A survey of executives at director level or above found that 93% said their customers’ digital experience is important or very important to the success of their organizations, and 78% of those with C-level titles said they personally had switched brands “often or very often” because of a poor digital experience. In other words, they recognised the danger of customers leaving them because of a poor digital experience – although curiously only 56% reported their customers doing so. The question is whether they are mistaken in expecting their customers to be more forgiving than they themselves are.

A good digital experience is one that does what we expect it to – whether that is finding information we are seeking, viewing video and other multimedia, or transacting business as in an e-commerce or online banking scenario. A bad one is where a video buffers and stalls, the shopping cart won’t check out or the transaction fails. In other words, a bad digital experience makes big promises but fails to follow through on them.

The consequences reported by survey participants include:

• Customer churn – 56%
• Customer complaints – 43%
• Loss of revenue – 39%

One interesting finding of the survey was that C-level executives were more likely than other leaders to assign a high importance to digital experience quality within the overall customer experience. For example, 67% of C-level executives said they were concerned about customer churn related to digital experiences, compared with 56% of the overall sample. Another example: 79% of C-suite executives considered a consistent, high quality digital experience to be essential to the success of the business. Only 50% of the other managers surveyed agreed. If top leaders want to make quality digital experiences a higher priority, they need to communicate that more strongly.

Just 54% of those surveyed believe the digital experience their organisation offers today is excellent – although 76% said the digital customer experience is better than the experience their organizations offer in person.

As management disciplines such as Six Sigma teach us, consistency is one of the most important measures of quality. Only 22% of participants said they had achieved a consistent high level of digital quality, while 78% admitted to delivering some level of inconsistency.

One paradox in the findings is that 89% of participants said they were “satisfied or very satisfied” with the technology they use to analyze digital experiences. Even among those who rated their digital experience as less than excellent, 80% said they were satisfied with their digital analytics. Yet nearly a third (34%) said they don’t know enough about how their digital experiences are perceived from the perspective of the customer. And nearly half (49%) said the biggest barrier to improving quality was “identifying specific quality issues that need improving".

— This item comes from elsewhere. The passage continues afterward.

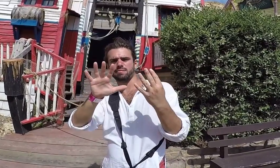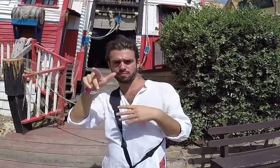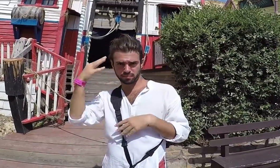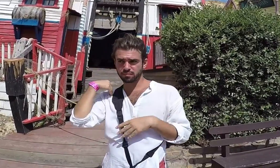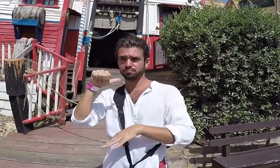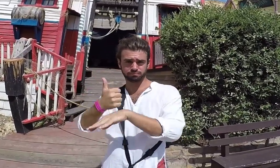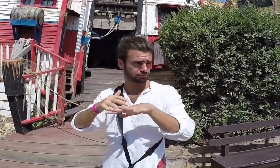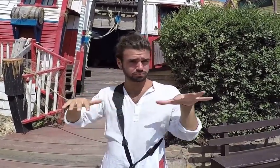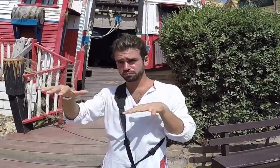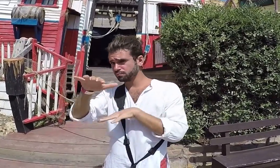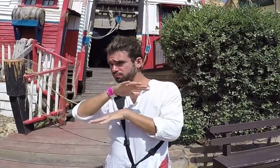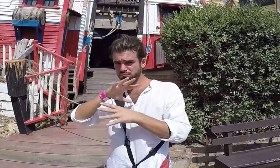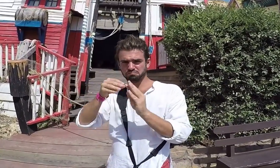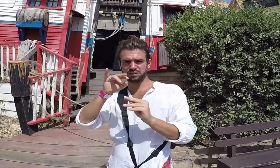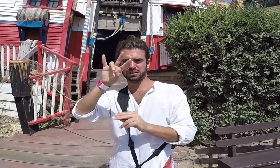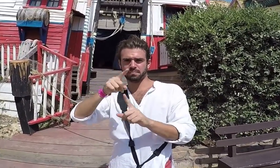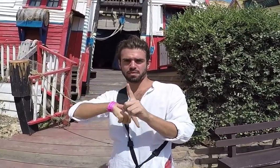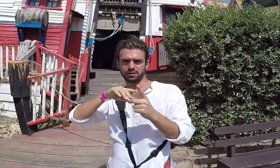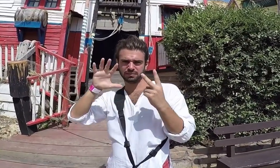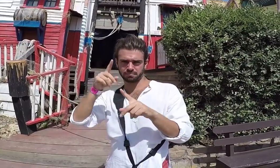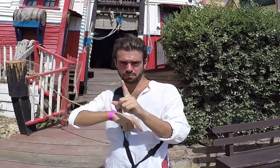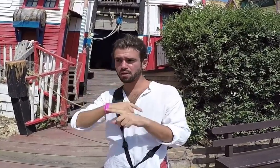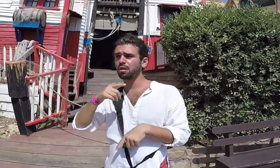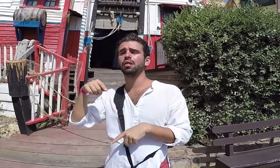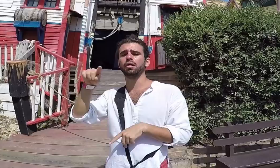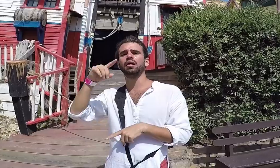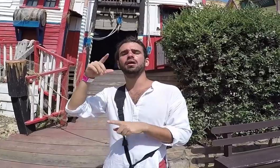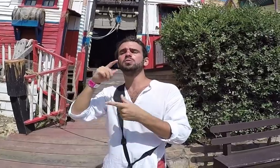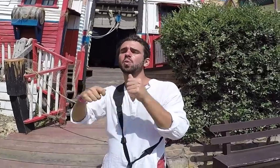The village was completed within 7 months.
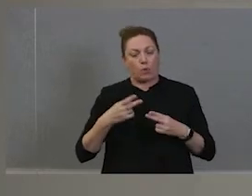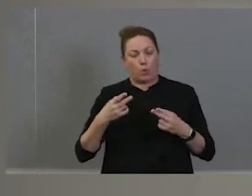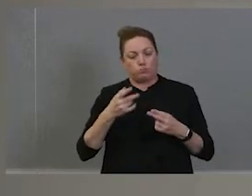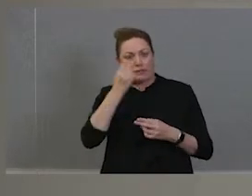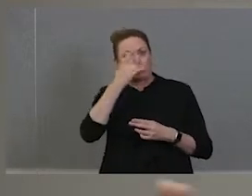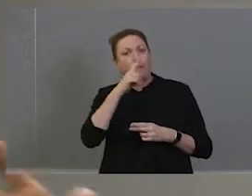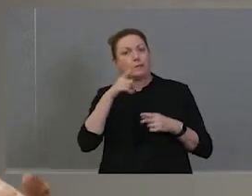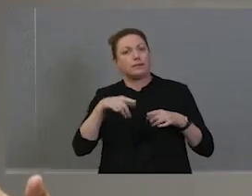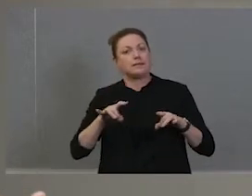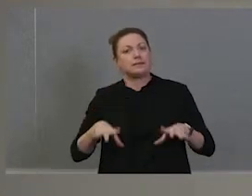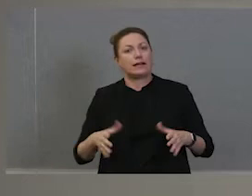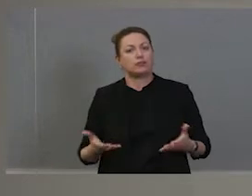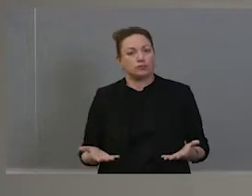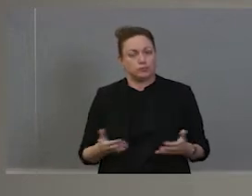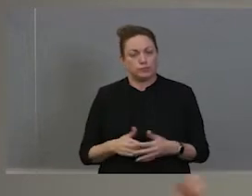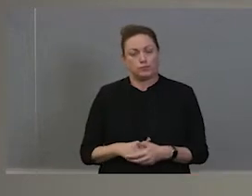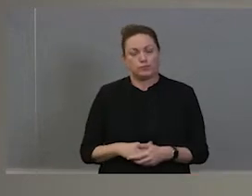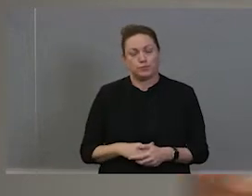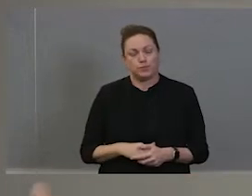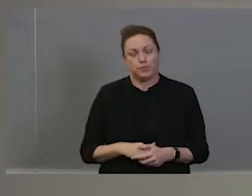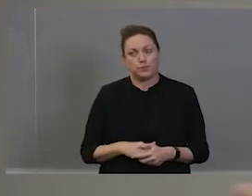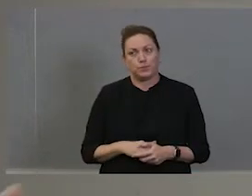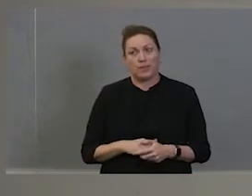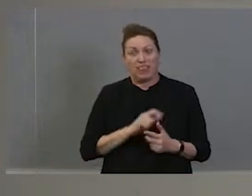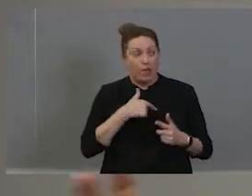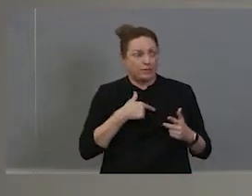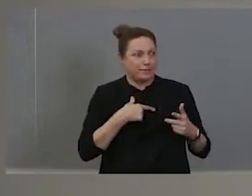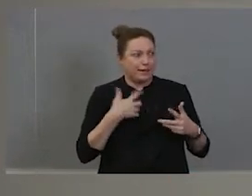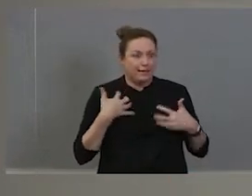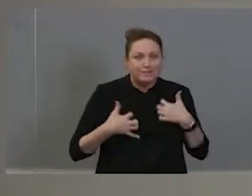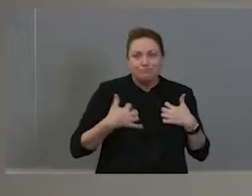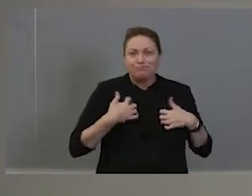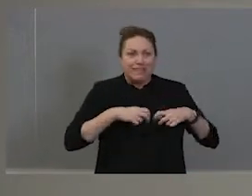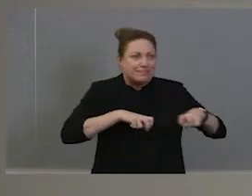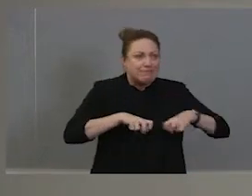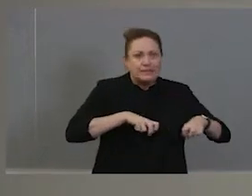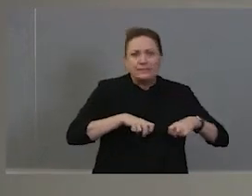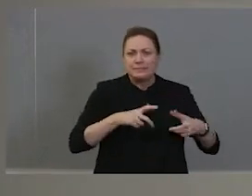And then that was all alive. And a lot of activities, a lot of things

What all this suggests to me is that business leaders are still setting the bar too low – expecting their customers to tolerate what they would not and skimping on analytics that provide the all-important customer perspective. It doesn’t matter how many green lights the IT staff can point to in the data center that demonstrate the digital service is working, if the experience of the end user is a #fail. Business leaders know delivering digital experience quality to customers is important. Now, they need to get serious about making it happen.